Directions -
1. In the drying-temperature thread, what was the lowest temperature range lyfr dried in without any problem?
2. Continue the drying-temperature thread from the point where the page stops.

(Page extract Opens)

# How cool is cool? Meaning drying temps?



## tcbud (Oct 7, 2008)

I just re read the "Harvesting Your Meds" thread.  It states that the plants should be hung in a *cool* dry dark place.  My downstairs, is a very cool place to me.  But, is less than 65f too cool?  Can get down there to 60f if it gets real cold at night, and it is cooling down quick here.  My household heating unit is down there and I hesitate to turn it on, and hesitate to not turn it on.  Solar is still heating the upstairs, so where we live is staying about 74 - 70 f.
I will be harvesting what is left of my plants in the next day or so  and am really curious if should make the drying area warmer or not.
Thanks for the help.


----------



## stoneylove (Oct 7, 2008)

How cool is cool? Ice cold, baby. 

Have my first harvest in about 2 weeks so I cant help ya. But I can and will read what the experts write.


----------



## lyfr (Oct 7, 2008)

The lowest temps i dried in were low 60's and didnt have any problem...had a fan in the room but not pointed at it. 70's seem to work best for me...mid-70's...i'll be waiting for the experts as well


----------



## tcbud (Oct 7, 2008)

Just came in from harvesting 4 plants, have them hanging in the dark cool dry place.  Now I have to find room for three more.  I did warm up the downstairs some by keeping the door open while I hung the plants.  Just bumping this back up.....thanks guys for the info.


----------



## That crazy vancouver guy (Oct 7, 2008)

(Page extract Closes)
(Dataset excerpt Opens)

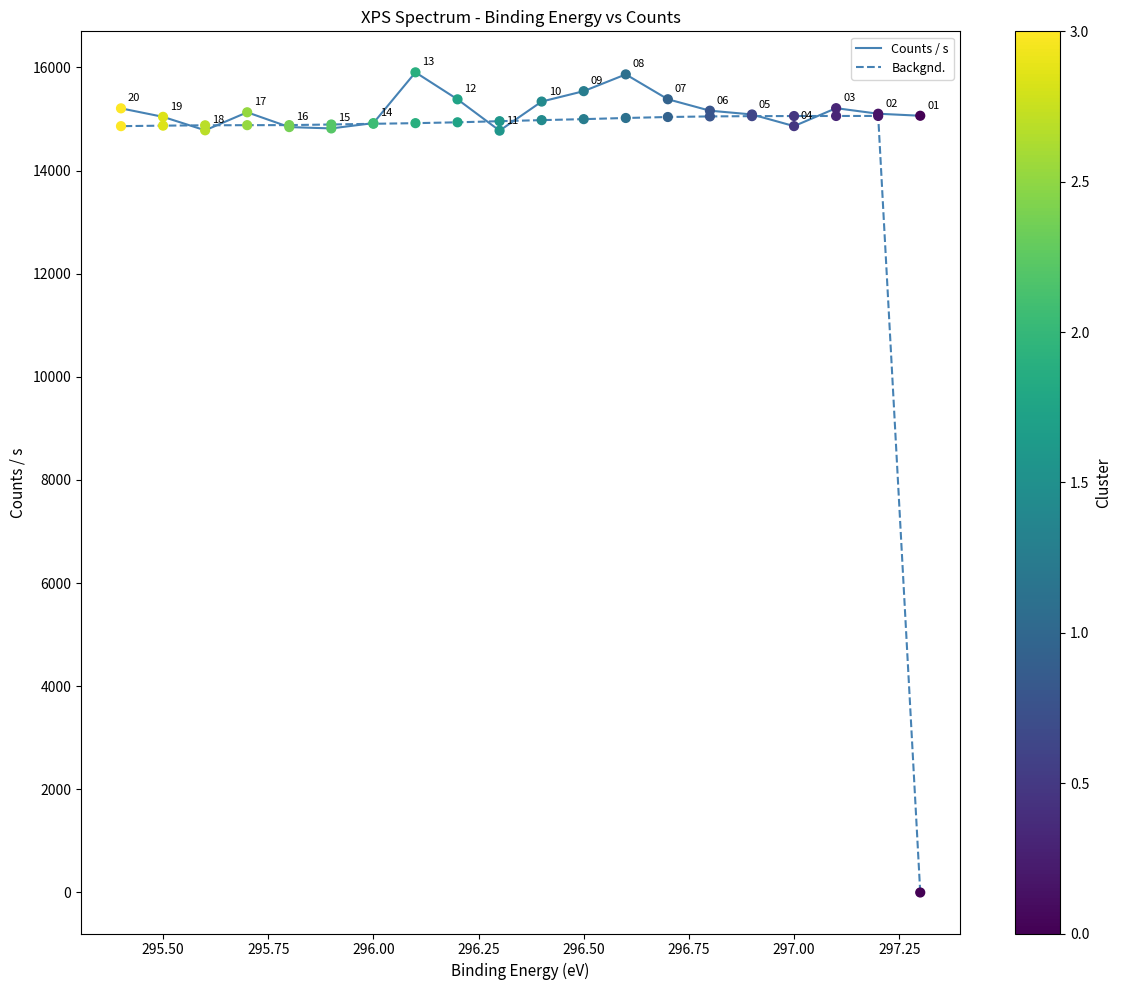

Is the value of Backgnd. at 14 greater than the value of Counts / s at 296.25?

No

(Dataset excerpt Closes)

Exercise responses -
1. The low 60s °F.

2.
if ya are hang'n yer bud to dry on the stalk down there... it should be at least 70f (room temp, so turn that heater on low) ... and hang till just getting crispy on the outside... then black bag it up for an hour or so - it'll get wet again, so put 'er back down to hang dry again over night and start bag'n it (to sweat it and draw out the moisture from inside the buds) and keep do'n till done... and you DEFINITELY need a fan blowing on it down there... otherwise it's gunna get dank and smelly... you really should have fresh air getting in there too....


----------



## 4u2sm0ke (Oct 7, 2008)

yeah that ^^^...if the temps are to low IMO,,under 62  you are drying to slow and can invite mold..I read that 70 is best  with a small breeze..so I too say turn the heat up a bit tcbud..and throw a asculating fan in there..not directly at them...but to keep air movieng...Good luck...If you need some help..just PM me your address I will be Happy to help...for a small denominal fee...lol  take care and be safe


----------



## tcbud (Oct 8, 2008)

Got a little heater with a fan going down there.  The unit is ossilating the heat with the air.  I sure feel the humidity rising when I get near the plants.  It is a very big area and open to the upstairs, and up here I have windows open during the day.  Last I was down there my thermometer is reading 68 near the hanging plants.
the next thread i should write up should be....
How *Dark is Dark*?  I just can not make that area pitch black dark, but have done the best I can.  Tho one closet I did put a dark sheet over the doorway, so it does not get much circulating air during the day, have taken it down at night.  The rest of the plants are hanging in a weird room and under the stairs.  And I also have screens with bud on them, news papers cover them.  Okay am heading out to take in two more in a few.


----------



## 4u2sm0ke (Oct 8, 2008)

yeah  tcbud..and then do a thread on How*green is green*...  or in your case *purple*...lol


----------



## IllusionalFate (Oct 8, 2008)

If there is air movement and the humidity isn't exceeding 60% then you shouldn't have any problems with mold. Even at temperatures around 60-65 degrees it doesn't take too much longer than 1-1.5 weeks in my experience for the buds to be dry enough for the sealable jar stage.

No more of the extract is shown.